Small bunch young beets, assorted colors with greens
1 tbs Olive Oil
1 tsp garlic, minced or garlic scapes, chopped
1 cup fresh beans or peas, stemmed and snapped
2 tbs Dried Tomatoes, chopped
Feta or parmesan cheese. crumbled/shaved
1 tbs Balsamic vinegar
Penne pasta

Prepare pasta according to directions.
While pasta is cooking, separate beets from greens (discard stems), cut beets into quarters or eighths and
cut beet greens into a chiffonade.
Place dried tomatoes into a small heat-proof dish. When pasta is about half done, take 2 tbs of pasta water and pour over dried tomatoes to re-hydrate.
Place olive oil, garlic, beets and beans into a sauté pan over medium heat for 3-4 minutes, stirring often. Remove dried tomatoes from liquid (reserving liquid) and add tomatoes to sauté pan along with beet greens. Cook until greens are wilted and bright green.  Remove from heat.
Place pasta in a serving bowl, add sautéed vegetables and feta cheese. Sprinkle with reserved water from dried tomatoes and balsamic vinegar, toss gently to coat.

This recipe serves two as a main dish, but is easy to multiply to feed any number.

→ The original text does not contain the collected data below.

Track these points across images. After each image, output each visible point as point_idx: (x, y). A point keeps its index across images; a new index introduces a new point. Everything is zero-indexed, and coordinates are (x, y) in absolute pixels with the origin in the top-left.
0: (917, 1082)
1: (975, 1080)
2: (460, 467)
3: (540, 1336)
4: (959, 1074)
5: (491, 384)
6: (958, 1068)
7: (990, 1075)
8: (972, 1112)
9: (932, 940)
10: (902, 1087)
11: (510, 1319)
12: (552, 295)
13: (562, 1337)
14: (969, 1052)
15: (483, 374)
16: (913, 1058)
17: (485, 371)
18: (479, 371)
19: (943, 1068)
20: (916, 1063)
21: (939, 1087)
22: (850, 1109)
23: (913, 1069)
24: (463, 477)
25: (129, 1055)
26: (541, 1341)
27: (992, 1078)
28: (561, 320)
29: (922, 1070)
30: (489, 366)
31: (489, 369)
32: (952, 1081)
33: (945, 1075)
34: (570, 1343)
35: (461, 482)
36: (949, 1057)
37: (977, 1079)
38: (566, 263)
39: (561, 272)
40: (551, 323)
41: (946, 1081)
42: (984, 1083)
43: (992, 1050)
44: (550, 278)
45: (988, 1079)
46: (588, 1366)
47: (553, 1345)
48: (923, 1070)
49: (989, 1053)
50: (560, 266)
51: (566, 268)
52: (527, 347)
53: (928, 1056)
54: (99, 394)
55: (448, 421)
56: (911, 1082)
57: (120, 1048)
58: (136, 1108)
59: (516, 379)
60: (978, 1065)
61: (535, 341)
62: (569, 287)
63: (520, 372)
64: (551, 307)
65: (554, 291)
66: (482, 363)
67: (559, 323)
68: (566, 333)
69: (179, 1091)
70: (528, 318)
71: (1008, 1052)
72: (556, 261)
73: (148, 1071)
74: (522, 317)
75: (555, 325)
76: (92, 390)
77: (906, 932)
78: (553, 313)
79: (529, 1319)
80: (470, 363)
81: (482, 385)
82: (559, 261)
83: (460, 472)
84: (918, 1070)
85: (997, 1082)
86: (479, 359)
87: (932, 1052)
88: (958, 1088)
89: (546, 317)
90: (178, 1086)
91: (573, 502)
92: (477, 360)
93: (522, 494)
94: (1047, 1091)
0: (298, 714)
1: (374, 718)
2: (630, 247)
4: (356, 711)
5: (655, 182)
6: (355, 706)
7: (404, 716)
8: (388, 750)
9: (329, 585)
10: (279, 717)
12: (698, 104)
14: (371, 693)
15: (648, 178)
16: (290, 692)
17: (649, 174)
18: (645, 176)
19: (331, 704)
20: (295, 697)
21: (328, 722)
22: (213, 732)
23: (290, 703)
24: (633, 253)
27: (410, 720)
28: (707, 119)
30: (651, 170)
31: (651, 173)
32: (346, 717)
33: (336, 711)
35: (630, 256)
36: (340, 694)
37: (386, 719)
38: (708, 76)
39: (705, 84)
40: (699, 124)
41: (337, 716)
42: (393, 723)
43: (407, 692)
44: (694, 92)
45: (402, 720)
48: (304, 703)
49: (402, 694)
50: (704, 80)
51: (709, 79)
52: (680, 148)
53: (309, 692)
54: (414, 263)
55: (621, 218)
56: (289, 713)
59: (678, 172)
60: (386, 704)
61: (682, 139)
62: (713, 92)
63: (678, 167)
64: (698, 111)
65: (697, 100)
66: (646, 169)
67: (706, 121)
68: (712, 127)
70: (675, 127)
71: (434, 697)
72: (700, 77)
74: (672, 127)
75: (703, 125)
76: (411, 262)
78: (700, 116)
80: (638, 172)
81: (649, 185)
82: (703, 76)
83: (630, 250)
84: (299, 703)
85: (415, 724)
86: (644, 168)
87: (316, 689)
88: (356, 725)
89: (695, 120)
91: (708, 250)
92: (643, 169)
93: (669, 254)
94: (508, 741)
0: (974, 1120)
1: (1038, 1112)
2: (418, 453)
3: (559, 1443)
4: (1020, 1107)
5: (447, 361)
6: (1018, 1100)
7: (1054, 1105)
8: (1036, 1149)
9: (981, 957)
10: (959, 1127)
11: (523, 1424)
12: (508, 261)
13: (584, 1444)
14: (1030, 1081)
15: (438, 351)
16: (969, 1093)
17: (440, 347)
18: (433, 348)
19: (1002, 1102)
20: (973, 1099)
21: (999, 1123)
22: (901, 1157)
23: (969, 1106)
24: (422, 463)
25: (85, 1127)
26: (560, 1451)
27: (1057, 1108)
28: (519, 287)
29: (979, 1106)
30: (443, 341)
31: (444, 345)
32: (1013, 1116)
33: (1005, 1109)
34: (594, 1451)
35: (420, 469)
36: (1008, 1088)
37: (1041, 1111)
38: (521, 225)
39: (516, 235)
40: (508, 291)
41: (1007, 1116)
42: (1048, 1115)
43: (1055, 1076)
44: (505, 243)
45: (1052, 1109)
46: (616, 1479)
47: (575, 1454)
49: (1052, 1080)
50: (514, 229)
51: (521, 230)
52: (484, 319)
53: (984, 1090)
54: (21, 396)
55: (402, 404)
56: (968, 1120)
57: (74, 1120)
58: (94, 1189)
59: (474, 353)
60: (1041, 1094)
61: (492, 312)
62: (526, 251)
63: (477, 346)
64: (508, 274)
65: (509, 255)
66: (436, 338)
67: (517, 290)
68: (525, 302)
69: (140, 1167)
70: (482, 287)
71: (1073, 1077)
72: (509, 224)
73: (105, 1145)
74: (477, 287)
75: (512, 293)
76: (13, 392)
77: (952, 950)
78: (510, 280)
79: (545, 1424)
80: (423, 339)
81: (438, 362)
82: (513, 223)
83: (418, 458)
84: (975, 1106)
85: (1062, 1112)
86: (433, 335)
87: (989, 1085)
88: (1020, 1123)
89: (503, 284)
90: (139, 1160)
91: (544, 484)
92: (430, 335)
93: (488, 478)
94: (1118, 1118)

Recipe source: Blue Gate Farm

Braised Whole Baby Beets
Yield: 4 to 6 servings

1/4 cup butter
2 lbs beet thinnings or whole baby beets with their greens (washed well and patted dry)
2 cups fresh chicken broth or roasted chicken stock
2 tbsp chopped fresh mint
2 tbsp cider vinegar

Melt butter in a skillet over a moderate flame. When it froths, neatly place beet thinnings into the skillet so that all the root tips rest in one direct and the greens in the other. Sear in butter until the greens are wilted. Pour two cups chicken broth or chicken stock into the skillet, cover, and simmer until roots become tender – about ten minutes.
Turn off the heat and transfer the beets to a serving dish using tongs. For best presentation, lay the beets together so that all the beetroots rest at one end of the serving dish with the greens resting at the other. Sprinkle with fresh chopped mint and dress with cider vinegar.

Recipe Source: http://nourishedkitchen.com/

Pasta with Chard, Bacon and Lemony Ricotta

1 lb corkscrew macaroni
2 tablespoons olive oil
5 slices bacon, coarsely chopped
3 garlic cloves, chopped (or garlic scapes)
1 small yellow onion, chopped
1/2 teaspoon red pepper flakes
1 bunch Swiss chard, cleaned and coarsely chopped
1 cup chicken stock
1 cup ricotta cheese (or chevre)
1 lemon, juice and zest of
1 cup parmesan cheese, grated

Bring a large pot of water to a boil for the pasta. When the water comes to a boil, add salt and cook the pasta al dente.  While the pasta cooks, preheat a large skillet over moderate heat. Add the olive oil and bacon, and cook until the bacon crisps, about 3 minutes.

To the bacon add the garlic, onions, salt, pepper and red pepper flakes and cook, stirring frequently, for 5 minutes or until the onions are lightly caramelized.

Add the chopped Swiss chard, toss to coat, and wilt the chard down. Then turn the heat up to high and add the chicken stock. When the liquid comes to a boil, reduce the heat and simmer for 6 to 7 minutes.

In a small bowl, combine the ricotta with the lemon zest and season with salt and pepper. Place ¼ cup of the ricotta mixture in the bottom of 4 bowls. Set aside.

Add the lemon juice to the Swiss chard. Drain the pasta well and toss with the greens for a minute to let the juices absorb into the pasta.

Turn the heat off and add the grated Parmesan cheese and toss to distribute. Serve immediately, dishing it up on top of the ricotta cheese. Stir before eating.